El imaginario Robinson Crusoe

José Manuel Rambla

Cuando Robinson Crusoe rescató a su “salvaje” de los “más salvajes todavía”, lo primero que hizo fue enseñarle dos cosas: que desde ese momento su nombre sería Viernes y que a él debía llamarle Amo. Este pasaje del relato de Daniel Defoe muestra las bases sobre las que la ascendente burguesía del XVIII fijaba su relación con el Otro. Lo hacía partiendo de dos premisas incuestionables que siguen vigentes en gran medida. La primera, que es el burgués quien decide el nombre del Otro; o lo que es lo mismo, quien define su identidad. La segunda —más importante todavía, pues sin ella sería imposible la primera—, que el Otro debe aceptar lo que le impongan con sumisión. Cuestionar cualquiera de ellas hace que el buen “salvaje” adquiera la condición de incorregible “más salvaje todavía”, lo que legitima su persecución y, si es preciso, su eliminación.

INFORMACIÓN PROPORCIONADA:
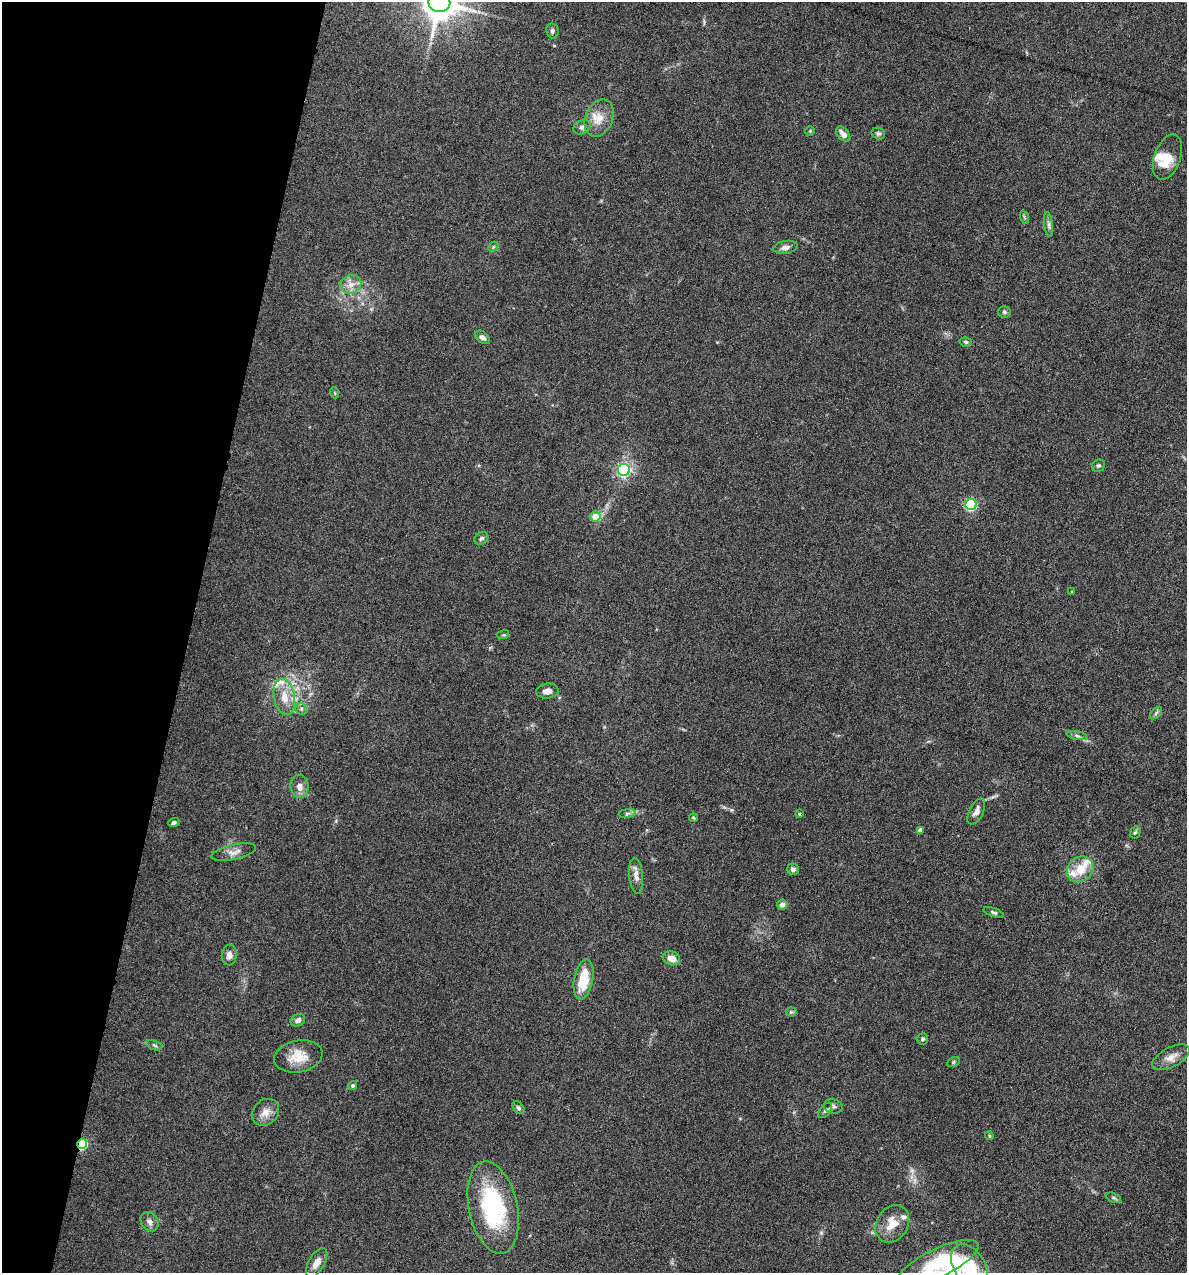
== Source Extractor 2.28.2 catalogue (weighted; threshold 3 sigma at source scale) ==
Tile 9 of 4 x 4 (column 1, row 3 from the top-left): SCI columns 122-1306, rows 1272-2542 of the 5105 x 5085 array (HDU 1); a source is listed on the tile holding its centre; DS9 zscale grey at full resolution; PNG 1189 x 1275 px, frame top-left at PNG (2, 2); each listed source drawn as its Kron ellipse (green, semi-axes under 4 px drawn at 4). Shown black and unused: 16% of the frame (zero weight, under 4 of 8 exposures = <1% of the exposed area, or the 3 px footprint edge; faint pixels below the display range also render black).
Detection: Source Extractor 2.28.2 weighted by HDU 2 'WHT'; one run over the whole footprint, this tile lists its part. Background 0.207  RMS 0.0064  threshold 0.0261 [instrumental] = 3 sigma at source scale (4.09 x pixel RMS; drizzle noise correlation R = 1.36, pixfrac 0.8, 0.05/0.05 arcsec/px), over >= 5 px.
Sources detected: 73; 1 inside a brighter object's white glare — neither listed nor drawn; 5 inside a brighter listed object's ellipse — not listed separately; the other 67 listed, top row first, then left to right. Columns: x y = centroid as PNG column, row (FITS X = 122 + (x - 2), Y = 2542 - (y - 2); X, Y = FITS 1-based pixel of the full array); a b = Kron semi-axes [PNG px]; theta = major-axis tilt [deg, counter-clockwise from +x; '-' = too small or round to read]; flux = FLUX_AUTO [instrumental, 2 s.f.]
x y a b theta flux
439 2 11 9 -10 1700
552 31 7 6 - 1.6
599 118 19 13 67 9.5
582 127 9 7 29 1.9
810 131 5 5 - 0.63
843 134 9 5 -50 3.6
878 134 7 5 -24 1.3
1167 157 24 13 71 12
1024 217 7 4 -71 0.81
1049 225 13 4 -83 1.9
493 247 6 4 47 0.9
785 247 12 6 9 2.7
351 284 11 9 23 4.8
1004 312 6 5 - 1.2
482 337 8 5 -37 2.5
966 342 6 4 -16 1
335 393 5 3 - 0.61
1098 466 7 6 - 1.3
624 470 6 6 - 140
971 505 5 5 - 67
595 517 5 5 - 11
481 538 7 6 - 1.7
1072 592 4 2 - 0.43
503 635 6 3 17 0.72
547 691 11 7 5 3.5
284 697 18 10 -80 9.3
301 709 6 5 - 1.3
1156 713 7 4 46 1.1
1077 735 10 4 -11 1.7
299 786 11 9 -84 4.7
976 811 14 7 63 3.7
627 813 8 4 9 1.4
799 814 4 3 - 0.73
693 818 4 4 - 0.81
174 823 6 4 21 1.2
920 830 4 4 - 2.3
1135 832 6 5 - 0.99
234 852 23 7 13 4.2
793 869 6 5 - 2.2
1080 869 14 12 38 11
636 876 18 7 -84 4
782 905 5 5 - 2.7
994 912 11 4 -19 1.3
229 955 10 7 84 3.7
672 958 9 7 -20 5.5
584 979 20 9 79 19
791 1012 5 4 - 0.88
298 1020 7 6 - 2.3
923 1039 6 5 - 1.2
155 1045 8 4 -20 1.1
298 1056 24 16 11 11
1171 1057 20 9 27 5.7
953 1062 6 4 29 1
353 1085 5 4 - 0.95
833 1106 9 7 -13 1.8
518 1108 7 5 -49 1.2
825 1110 9 5 52 1.6
265 1112 15 12 43 5.7
989 1136 4 3 - 0.62
82 1144 5 5 - 55
1114 1198 8 4 -27 1
493 1208 47 24 -78 68
149 1222 10 8 -52 2.9
892 1224 20 15 57 11
317 1263 16 8 60 5.3
938 1263 44 14 26 32
969 1266 23 15 -56 24
Overlapping masked pixels (flux is a lower limit): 1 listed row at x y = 82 1144
Isophote crosses this tile's border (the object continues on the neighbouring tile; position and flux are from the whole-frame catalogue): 3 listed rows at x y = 439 2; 938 1263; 969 1266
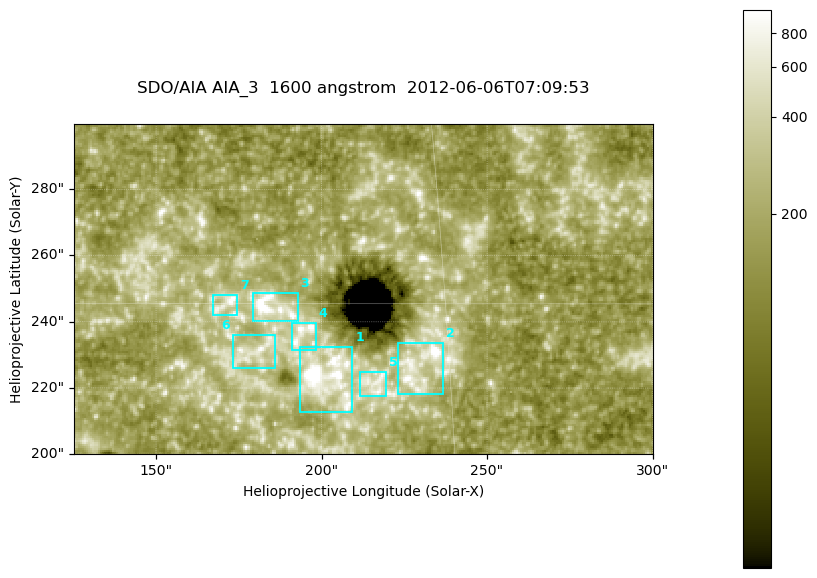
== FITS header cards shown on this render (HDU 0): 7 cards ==
TELESCOP= 'SDO/AIA '
INSTRUME= 'AIA_3   '
WAVELNTH=                 1600
WAVEUNIT= 'angstrom'
DATE-OBS= '2012-06-06T07:09:53.12'
CTYPE1  = 'HPLN-TAN'
CTYPE2  = 'HPLT-TAN'

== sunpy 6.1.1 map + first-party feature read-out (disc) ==
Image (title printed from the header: SDO/AIA AIA_3  1600 angstrom  2012-06-06T07:09:53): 287 x 164 px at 0.609 arcsec/px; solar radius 946 arcsec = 1552 px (partial field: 0.6% of the solar disc is inside the frame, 100% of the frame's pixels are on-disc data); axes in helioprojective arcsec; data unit not stated in the header (colour bar unlabelled)
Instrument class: DISC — disc imager (sunpy class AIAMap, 1600 A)
Bright regions (active regions / flare kernels): reference = the on-disc median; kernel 3 px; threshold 5 sigma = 333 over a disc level ~182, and >= 1.15x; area >= 47 px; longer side >= 3 px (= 1.8 arcsec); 7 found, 7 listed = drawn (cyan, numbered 1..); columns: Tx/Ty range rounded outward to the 2 arcsec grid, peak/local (2 s.f.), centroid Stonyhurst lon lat
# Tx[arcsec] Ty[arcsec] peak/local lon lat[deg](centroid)
1 192..210 212..232 26 +13 +14
2 222..238 218..234 5.7 +14 +14
3 178..194 240..250 10 +12 +15
4 190..198 230..240 5.5 +12 +14
5 210..220 216..226 4 +14 +13
6 172..186 226..236 4.2 +11 +14
7 166..176 242..248 5.2 +11 +15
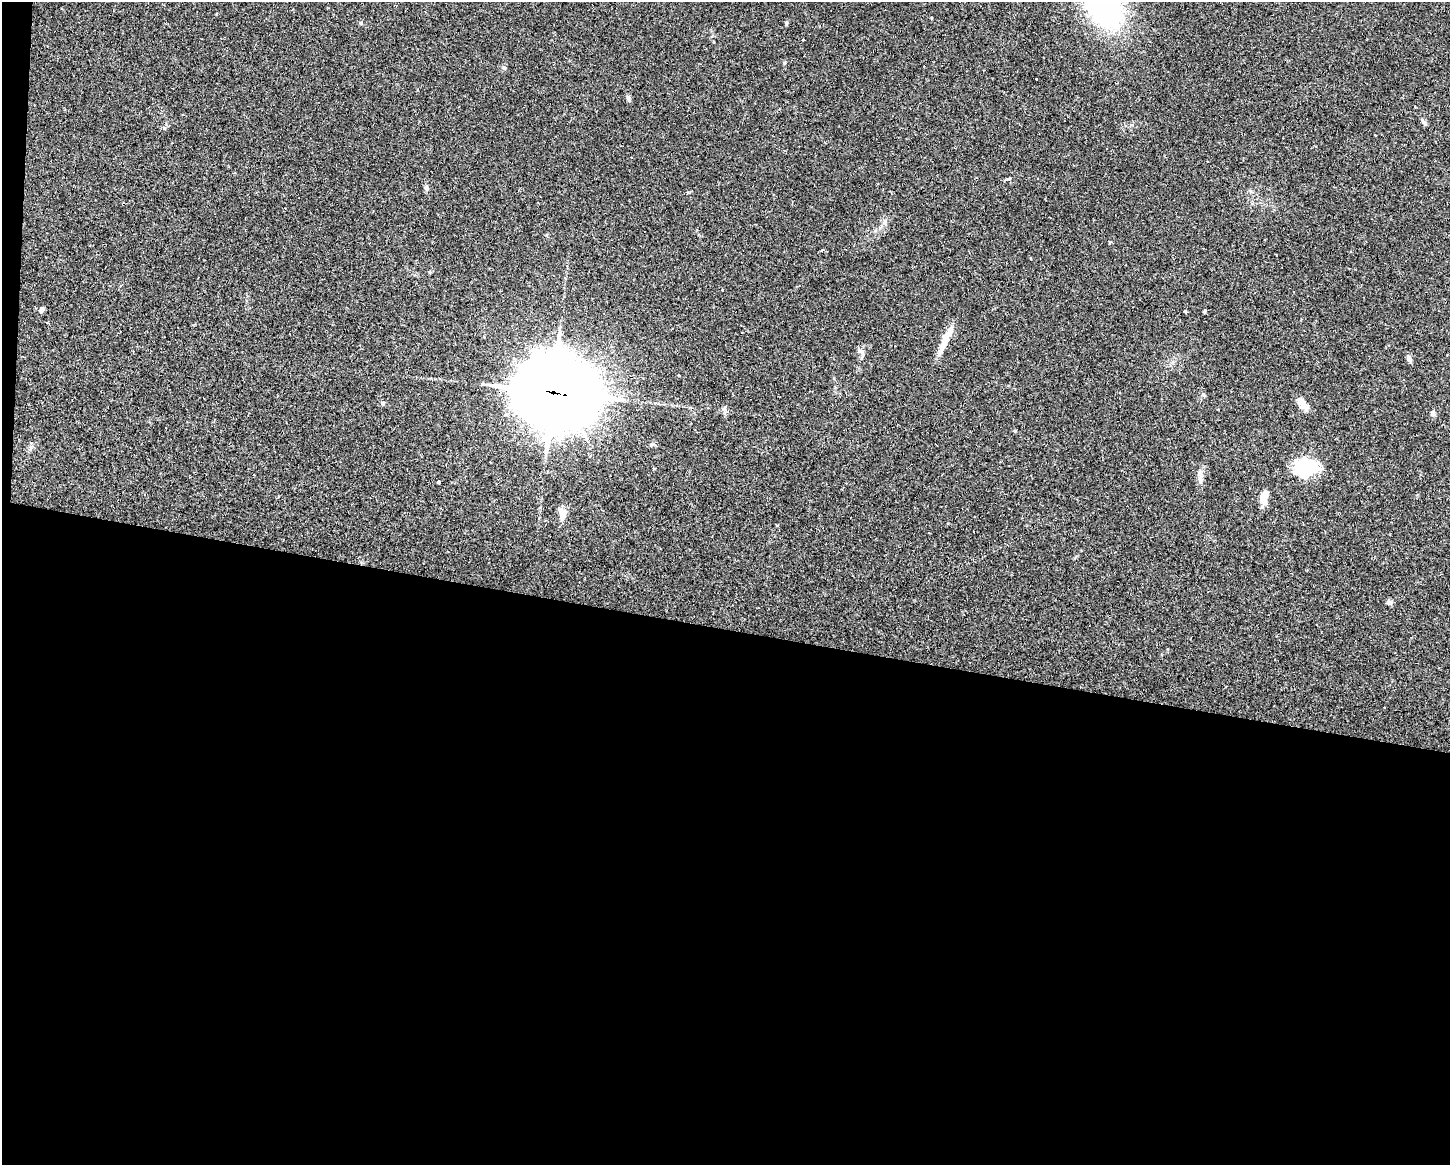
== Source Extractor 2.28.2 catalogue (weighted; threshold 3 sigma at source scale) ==
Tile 10 of 3 x 4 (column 1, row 4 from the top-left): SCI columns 298-1745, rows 18-1180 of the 4749 x 4707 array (HDU 1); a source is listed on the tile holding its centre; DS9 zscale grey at full resolution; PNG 1452 x 1167 px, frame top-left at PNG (2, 2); no overlay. Shown black and unused: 47% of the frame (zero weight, under 2 of 3 exposures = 4% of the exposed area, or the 3 px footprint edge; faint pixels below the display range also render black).
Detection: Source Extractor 2.28.2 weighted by HDU 2 'WHT'; one run over the whole footprint, this tile lists its part. Background 0.0342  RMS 0.0051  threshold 0.0231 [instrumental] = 3 sigma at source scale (4.5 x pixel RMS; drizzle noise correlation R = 1.50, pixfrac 1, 0.05/0.05 arcsec/px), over >= 5 px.
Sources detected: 37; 2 inside a brighter object's white glare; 4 cosmic-ray / hot-pixel residue — not listed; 1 inside a brighter listed object's ellipse — not listed separately; the other 30 listed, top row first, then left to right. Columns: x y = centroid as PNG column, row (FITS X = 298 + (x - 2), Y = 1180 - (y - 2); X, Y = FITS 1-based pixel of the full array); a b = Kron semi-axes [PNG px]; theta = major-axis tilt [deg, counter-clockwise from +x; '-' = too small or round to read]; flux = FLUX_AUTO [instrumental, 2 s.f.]
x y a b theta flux
361 23 5 4 - 0.72
786 23 6 4 -89 0.73
803 40 3 3 - 1
504 68 6 5 - 1.1
1036 79 2 2 - 0.49
628 98 7 5 -70 1.2
1424 122 12 4 -59 1.2
1375 135 3 3 - 0.61
1008 179 10 3 10 0.7
426 187 7 6 - 1.1
885 222 10 4 89 1.4
41 309 7 5 64 1.4
1185 311 3 3 - 3.6
1204 312 5 3 - 0.57
945 340 36 7 65 8.5
760 348 3 2 - 0.36
861 351 8 6 -43 1.7
1409 359 8 6 -59 1.6
553 392 30 26 -17 3900
1203 395 6 5 - 0.86
383 403 6 5 - 0.89
1303 403 19 9 -49 4
1433 413 7 6 - 1.2
652 444 6 4 43 0.76
1308 466 30 18 -23 19
1200 475 11 6 -40 1.9
438 482 3 3 - 0.91
1264 497 15 8 78 6
562 514 17 9 -88 4.3
1390 602 8 6 -13 1.4
Overlapping masked pixels (flux is a lower limit): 1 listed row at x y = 553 392
Unlisted compact peaks at least as high as the median listed source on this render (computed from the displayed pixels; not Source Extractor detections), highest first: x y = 784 63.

EJERCICIO BREVE:
Prosigue el fragmento sobre Robinson Crusoe a partir de su última oración. Las líneas de datos constituyen un material independiente del fragmento.

LA RESPUESTA:
Tradicionalmente este imaginario ha vinculado el racismo con la ideología colonial. Sin embargo, aunque valiosa, esta postura sobredimensiona el papel de la raza en la concepción de un Otro. Porque, en realidad, el Otro, el “salvaje”, no deja de ser, en última instancia, el conjunto de clases trabajadoras y populares, a las que se quiere acomodar simbólicamente en la lógica del sistema. Por eso, no es extraño que en algunos lugares del País Valenciano, por ejemplo, podamos oír todavía hoy cómo algunas personas mayores utilizan el concepto “l’amo” como sinónimo de jefe o empresario. O que al abordar posibles limitaciones a los pisos turísticos, Isabel Díaz Ayuso defienda el derecho de los “dueños” a comprar viviendas para lo que quieran. En definitiva, en pleno siglo XXI, los continuadores del célebre naufrago de Defoe siguen decidiendo sobre la identidad del Otro, esas clases trabajadoras que ahora pueden llamarse “clases medias” siempre  y cuando no olviden que la autoridad la sigue detentando el “dueño”, el amo.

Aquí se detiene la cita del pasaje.